The links are making the rounds, multiple times, in the Wikimedia IRC channels today :)

@Greg @mhoye There is already a Matrix deployment in existence for the Wikimedia Foundation (tgr has the details) which we'd love to expand O:-)

@matrix yep! :) It's mostly stalled out due to lack of ownership/driving, but here's the task graph:

@strypey @Greg @mhoye I didn't hear that CC switched to Slack, thats depressing. Is there already a issue in their face about that?

@strypey @liaizon @Greg I'm wondering what CC uses now - I stopped working with/paying attention to them due to a lost faith in their commitment to their principles.

@strypey @liaizon @Greg wondering if they're realised their hypocrisy and have finally agreed align their tools with their (purported) values, like Mozilla (finally) have...

@lightweight @strypey @liaizon they never really had that strong of free software principles at the board level.

@Greg @strypey @liaizon Yeah, they don't really realise the debt of gratitude they owe Free Software culture that literally spawned their entire movement and gave them most of the useful tools that helped them make it real.

@liaizon @strypey @Greg they stuck with irc for a long time, and it was a disaster for their community.

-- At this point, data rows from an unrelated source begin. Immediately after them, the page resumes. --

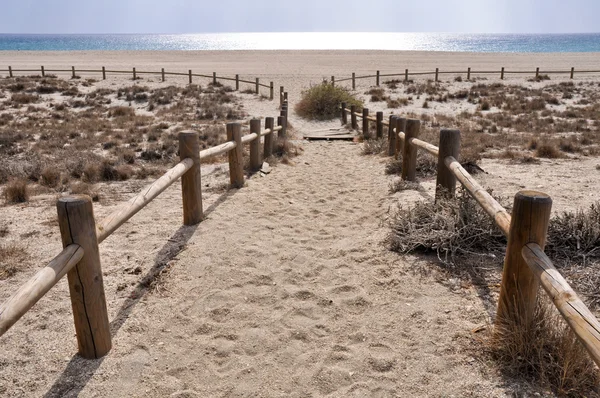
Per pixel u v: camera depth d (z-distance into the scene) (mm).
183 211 5918
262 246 5125
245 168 9375
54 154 11898
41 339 3400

Their participating community was small and stagnant until they switched to slack. The people who champion IRC just _do not see_ how awful it is, how hard it is to start using, and how much of a barrier to participating it represents.

@liaizon @strypey @Greg If you care about being an open, participatory organization and then choose IRC, then the hurdles people need to clear to participate are "learn unix, then learn IRC, then figure out what channel to be in and who to talk to with no scrollback." In terms of “Ease of getting involved” it is one of the worst possible choices.

@liaizon @strypey @Greg The fact that people who champion free software have thought IRC was good enough for 30 years has set free software back exactly that many years. Terminal snobbery is the worst.

@mhoye @strypey @Greg I don't disagree with your synopsis. But there are options that are open that are user friendly like mattermost, rocketchat and... Matrix, which is coming a long way. Also just recommending a web client like goes a long way to solving most of your critiques of IRC...

@liaizon @strypey @Greg None of those options existed when CC had to make its decision, and there _really are not_ IRC clients that rise to the level of "good" for people who aren't already Unix veterans.

@mhoye @liaizon @Greg yes, @strypey speaks the truth. I found their obstinate anti-FOSS position - to the point where they wouldn't even look at the many already mature FOSS options - extremely discouraging, particularly as they were consulting about their "values" and mission statement at the time, and the use of Slack specifically contradicted several of their stated values. I lost respect for CCHQ over that. And wrote this re IRC & Slack:

@lightweight @liaizon @Greg @strypey
And if your idea of "mature" FOSS options meets our list of requirements - "is usable in a web browser", "has a robust API" and "is accessible to people who rely on screen readers" then by all means, show me this wide variety of mature FOSS options. But don't conflate "I don't want to change my tools because I have reasons" with "this is definitely good and can work great for everyone" and call that a set of principles.

@strypey @mhoye @liaizon @Greg and yes, we anticipated that Slack would ditch the IRC bridge. We warned them, and they decided to put their faith in a VC funded startup. They were blinkered and unprincipled... and wrong.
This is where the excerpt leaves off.